What Ross observes — that same-sex marriage marks the final severing of marriage from procreation — is the reason that so many of us on the social right oppose it. You have read my accounts here, from my late sister and other teachers, about how hard kids today have it in classrooms because they come from such unstable homes. We have deconstructed marriage to the point where for many, many people, it is all about fulfilling adult needs; kids are an afterthought, or an accessory. This is going to cost us.



Actually, Bubba, Erin was being serious. Consider this report from the NY Times:
A study to be released next month is offering a rare glimpse inside gay relationships and reveals that monogamy is not a central feature for many. Some gay men and lesbians argue that, as a result, they have stronger, longer-lasting and more honest relationships. And while that may sound counterintuitive, some experts say boundary-challenging gay relationships represent an evolution in marriage — one that might point the way for the survival of the institution.

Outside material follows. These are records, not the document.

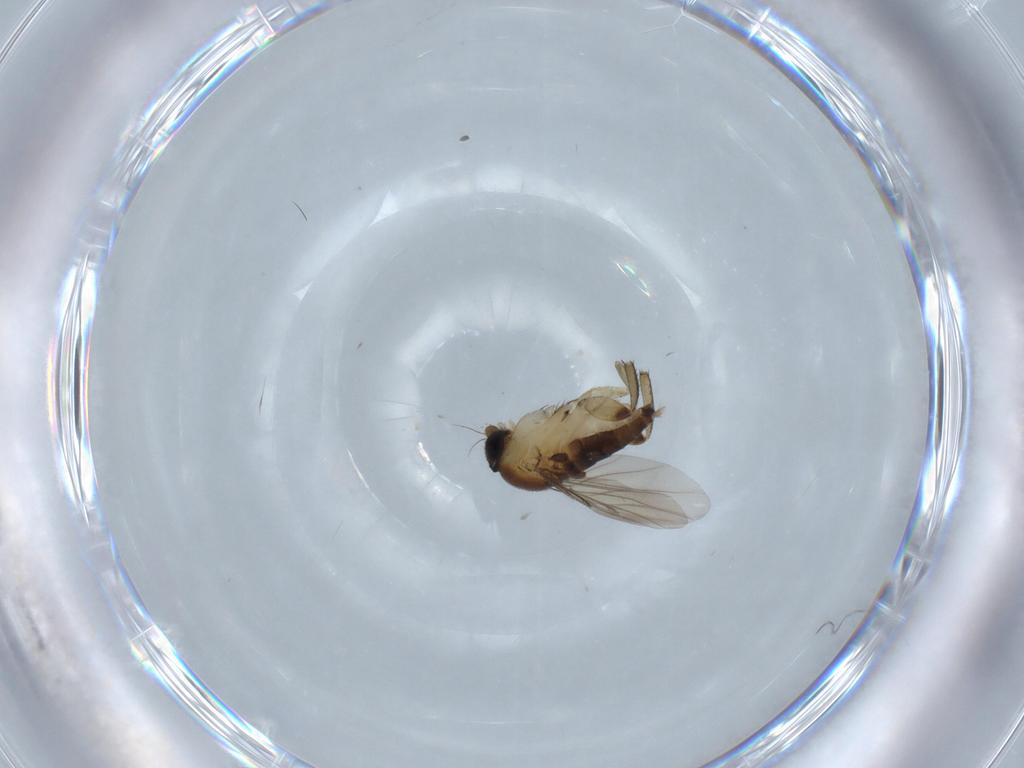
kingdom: Animalia
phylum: Arthropoda
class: Insecta
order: Diptera
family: Phoridae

New research at San Francisco State University reveals just how common open relationships are among gay men and lesbians in the Bay Area. The Gay Couples Study has followed 556 male couples for three years — about 50 percent of those surveyed have sex outside their relationships, with the knowledge and approval of their partners.
That consent is key. “With straight people, it’s called affairs or cheating,” said Colleen Hoff, the study’s principal investigator, “but with gay people it does not have such negative connotations.”
The study also found open gay couples just as happy in their relationships as pairs in sexually exclusive unions, Dr. Hoff said. A different study, published in 1985, concluded that open gay relationships actually lasted longer.
None of this is news in the gay community, but few will speak publicly about it. Of the dozen people in open relationships contacted for this column, no one would agree to use his or her full name, citing privacy concerns. They also worried that discussing the subject could undermine the legal fight for same-sex marriage.